Renault ou le capitalisme sans frein

Benjamin Cuq révèle une stratégie industrielle dominée par l’appétit du profit.

Thierry Brun  • 12 décembre 2013 abonné·es

C’est un livre à charge sur Renault. Une enquête sur le premier constructeur automobile français, dont on disait dans le passé : « Renault éternue, la France s’enrhume. » Cette phrase n’est plus qu’un lointain souvenir, démontre Benjamin Cuq, journaliste spécialiste de l’automobile, qui s’interroge sur le désamour des Français pour la marque au losange en fouillant son histoire. Quelle est donc la raison du « divorce » ? Certains l’attribuent à la vague de suicides, entre 2006 et 2007, qui a touché les salariés du technocentre de Guyancourt. Durant cette période, tous dénonçaient la dégradation de l’ambiance au travail depuis la mise en place, en février 2006, par l’actuel PDG, Carlos Ghosn, du « Renault Contrat 2009 », avec le but avoué de devenir le constructeur généraliste européen le plus rentable. Cette période de folie des grandeurs est précédée par la fermeture du site belge de Vilvorde, en 1997, et suivie par la restructuration « à la hache » de Nissan.

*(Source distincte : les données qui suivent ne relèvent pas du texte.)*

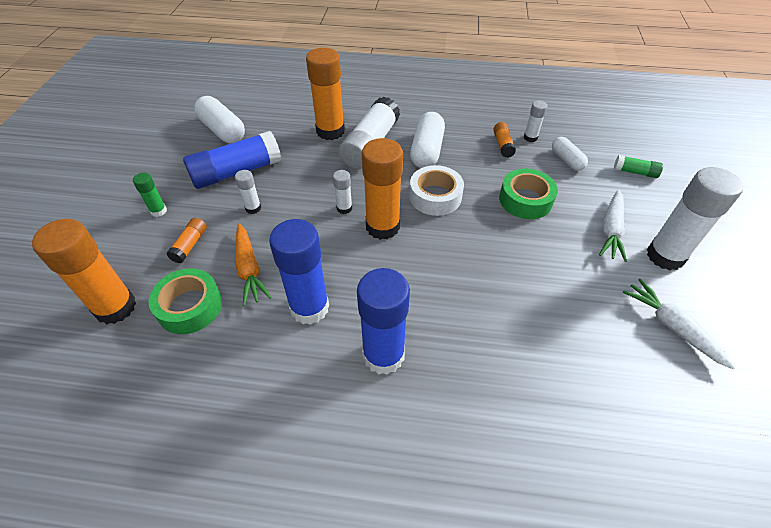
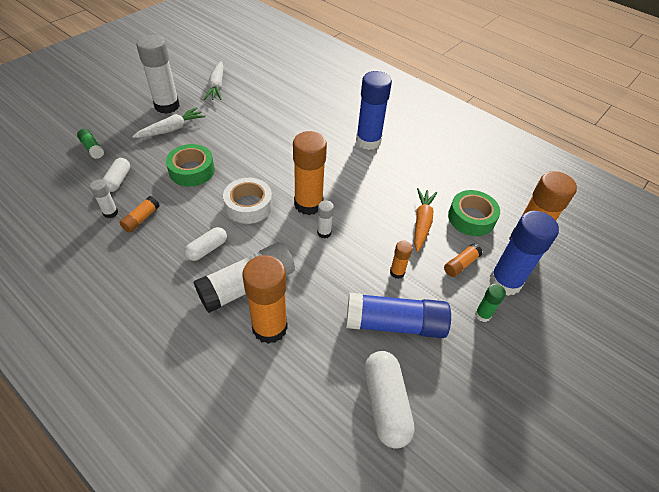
camera: 150 degrees left, 0 degrees up
white glue stick [235,170,261,214] -> orange glue stick [390,240,413,279]
blue glue stick [269,219,329,325] -> blue glue stick moved to [490,211,559,296]
white capsule [410,112,445,168] -> white capsule [184,227,227,261], size x0.61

L’auteur apporte aussi un éclairage édifiant sur un épisode de l’histoire de la marque française, devenue un fleuron public au lendemain de la Libération par une ordonnance de nationalisation prononcée en raison des activités de collaboration avec le régime nazi du fondateur, Louis Renault. Aujourd’hui encore, beaucoup veulent faire passer cette vérité historique pour une fable. Benjamin Cuq prend donc un soin particulier à citer les travaux de l’historienne Annie Lacroix-Riz, établissant des faits incontestables. Ainsi, c’est bien pendant la collaboration que Louis Renault, réputé omnipotent et anticommuniste, a fait grossir sa fortune. Difficile d’ignorer ce lourd passé, suggère l’auteur, quand, plus tard, les patrons de Renault se comportent « comme de véritables mercenaires qui ne se battent pour aucune patrie, sinon celle du profit ». Au fil du temps, les casses sociales se sont succédé au nom de la libre concurrence. Elles ont donné lieu à de nombreux mouvements sociaux, dont certains se sont achevés tragiquement. Surtout, Renault connaît entre 2000 et 2011, sous les présidences de Louis Schweitzer et de Carlos Ghosn, une chute vertigineuse de sa production en France. Elle passe de 1,12 million de voitures à moins de 445 000, une baisse de 60 % liée aux délocalisations, alors que la production mondiale du groupe a augmenté de plus de 16 %. L’enquête de Benjamin Cuq insiste sur la « gestion pour le moins baroque », en particulier de l’ « omniprésident » Ghosn. On apprend que celui-ci « refuse d’évoquer sa succession » et a un appétit de pouvoir « inextinguible ». De quoi mettre Renault de nouveau face à son histoire.